There was huge curving screen (90-foot?) on the River Hills side and an excellent sound system. Both theaters were upscale by the standards of 1960s-1970s structures with large lobbies and comfortable seats—not at all like the little boxes in cineplexes.

Although I was a minor at the time, I got in to see “The Godfather” at the Riviera (accompanied by a parent). Also saw “2001” at the River Hills there when it first played in Des Moines. When I lived in the area again in the ‘80s, both theatres were still screening first-run top-drawer features (“Gandi,” for example).

Calmuse
Calmuse commented about Orson Welles Cinema on Sep 26, 2007 at 5:08 pm

The Harder They Come’s director says a seven-year run in this article from Index Magazine:
View link

Of course, that wouldn’t discount the Orson Welles from having soon brought the film back for another extended run, probably as a midnight show.

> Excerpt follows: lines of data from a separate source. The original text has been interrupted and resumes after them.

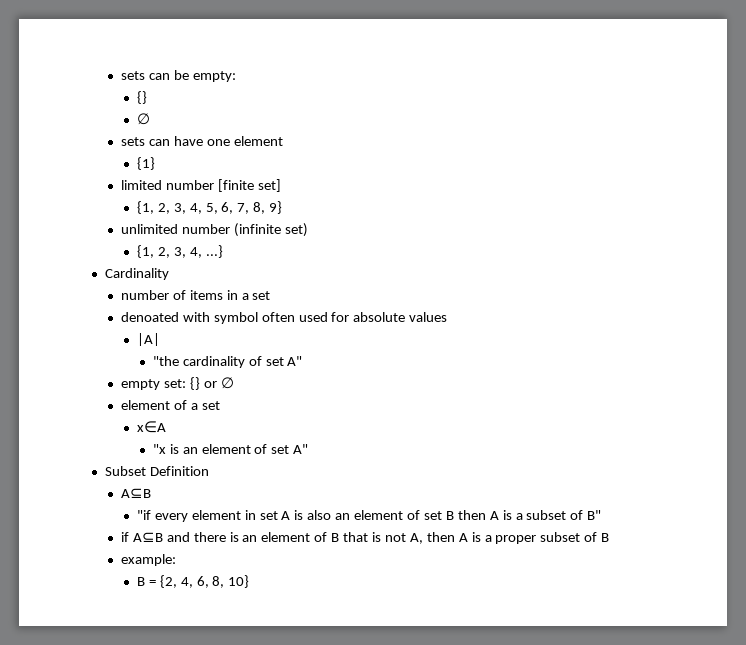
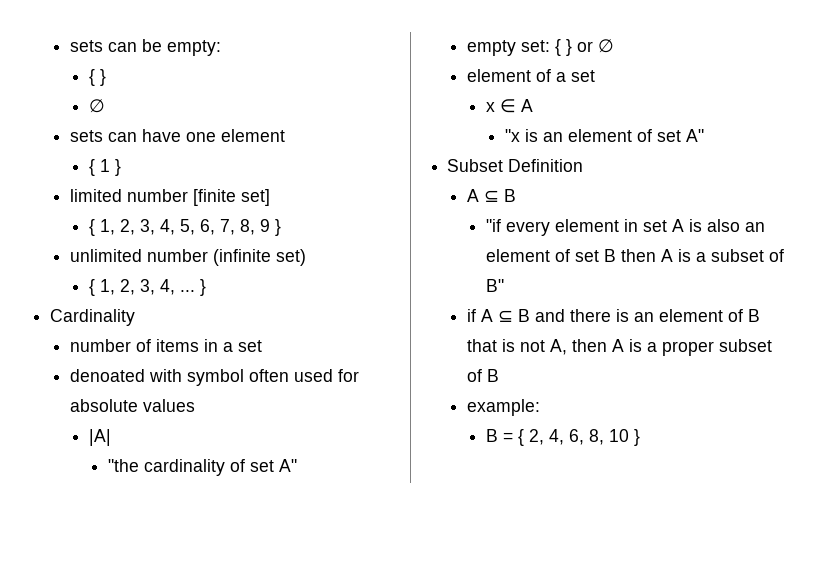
[136,91,147,104] {} -> [88,69,106,86] { }
[136,157,155,170] {1} -> [88,159,121,176] { 1 }
[136,201,154,214] {1, -> [88,219,115,236] { 1,
[269,201,283,214] 9} -> [259,219,281,236] 9 }
[136,245,223,258] {1, 2, 3, 4, ...} -> [88,279,206,296] { 1, 2, 3, 4, ... }
[189,377,200,390] {} -> [554,39,572,56] { }
[136,421,166,433] x∈A -> [485,99,533,113] x ∈ A
[120,488,151,498] A⊆B -> [466,189,516,202] A ⊆ B
[132,532,163,542] A⊆B -> [480,309,530,322] A ⊆ B
[159,575,177,588] {2, -> [517,429,544,446] { 2,
[228,575,250,588] 10} -> [608,429,640,446] 10 }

Ah, the Orson Welles… From back in my student days, I’ve saved a few of the old program notes on colored paper.

Calmuse
Calmuse commented about Ingersoll Theatre on Sep 26, 2007 at 4:50 pm

It’s good you shared that photo, Lost Memory. I haven’t lived in Des Moines for a long time, but I read somewhere there’s talk of the entire block being demolished.

Toward the end of it’s run as a cinema, the Ingersoll was an art house—some first-run films, some revivals. I saw a Bergman film or two there—can’t recall which. Also “Elvira Madigan” and Joseph Losey’s 1975 biopic of Galileo, based on the Bertolt Brecht play.

Calmuse
Calmuse commented about Princess Theatre on Sep 26, 2007 at 4:24 pm

Definitely not the Princess. This small former theater at http://tinyurl.com/2btf36 has been a costume shop for about 30 years, and it’s in West Des Moines, a suburb with a street and numbering system that duplicates many Des Moines addresses and confounds people unfamiliar with that area.

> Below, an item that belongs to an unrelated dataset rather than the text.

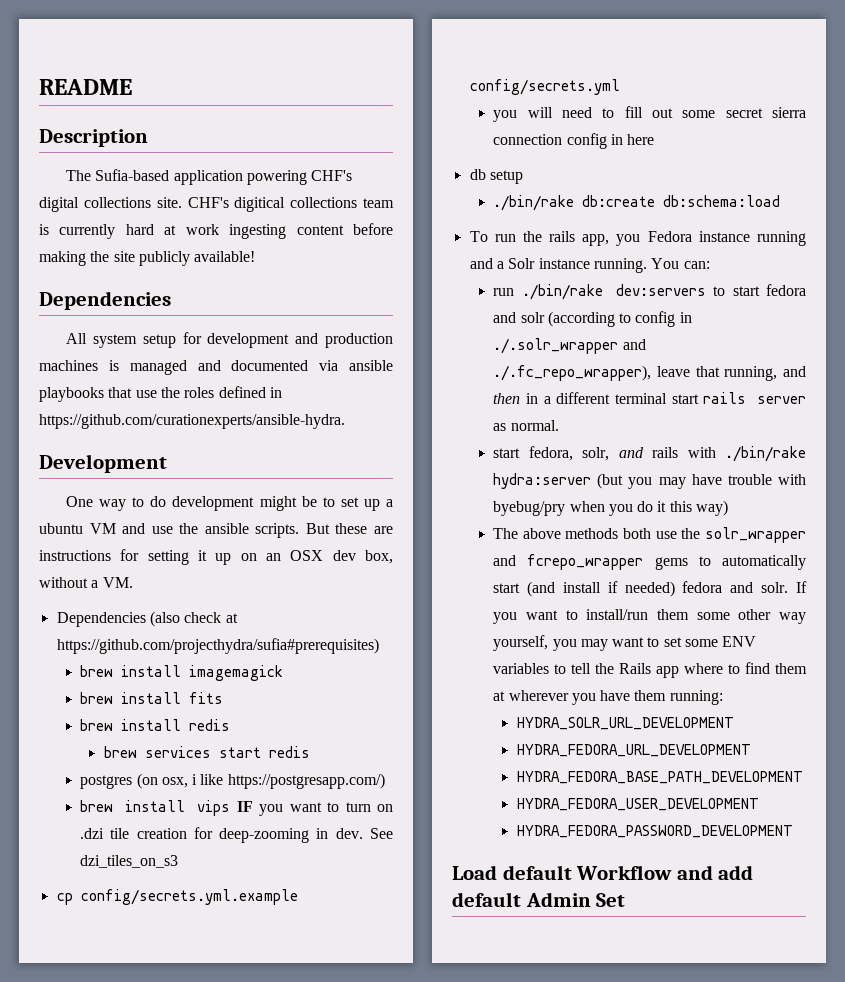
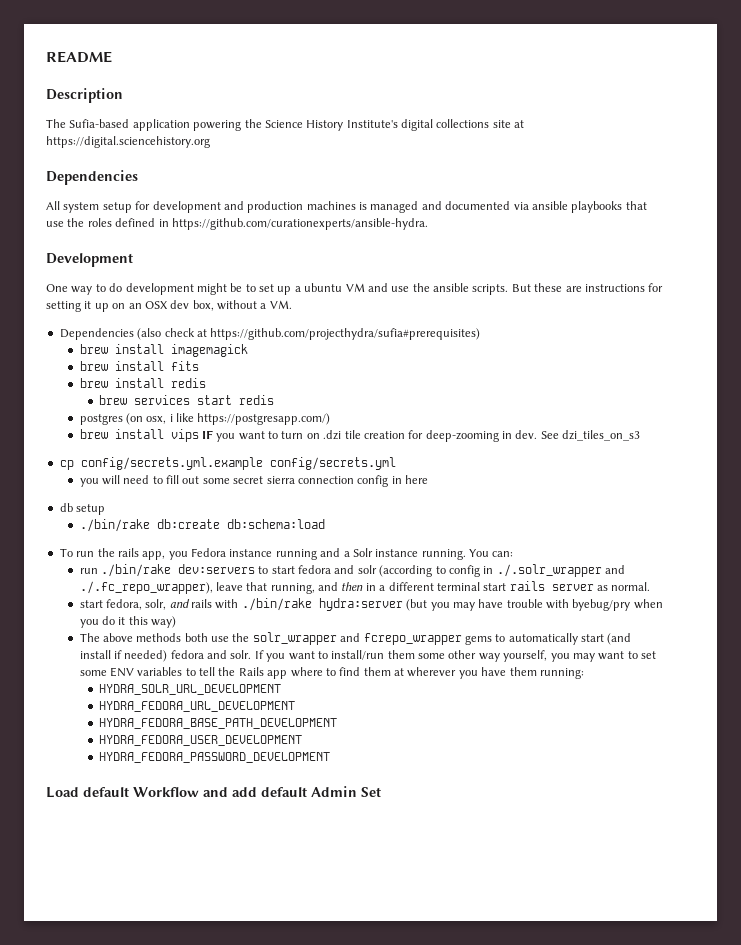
[311,170,353,181] [39,197,395,212] [39,223,393,239] [39,251,256,266] CHF's digital collections site. CHF's digitical collections team is currently hard at work ingesting content before making the site publicly available! -> [244,119,525,131] [46,136,210,148] the Science History Institute's digital collections site at https://digital.sciencehistory.org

Here’s a link to a blog that includes info on the Princess, which was a live stage venue. The post about the Princess is titled “A Legitimate Question.” http://lostcines.blogspot.com

The fifth-most-recent entry in that blog is a 1980s-vintage article published in 1996 (see the post “The Genuine Article.”) It describes some of the old cinemas—some of which were extravagant, especially for a small city like Des Moines.

Most of the blog’s photos have perms, but the Princess photo doesn’t appear to have any. The Princess was located on 4th Street in downtown Des Moines (not West Des Moines).

The Princess photo: View link

The Princess should be classified as closed/demolished.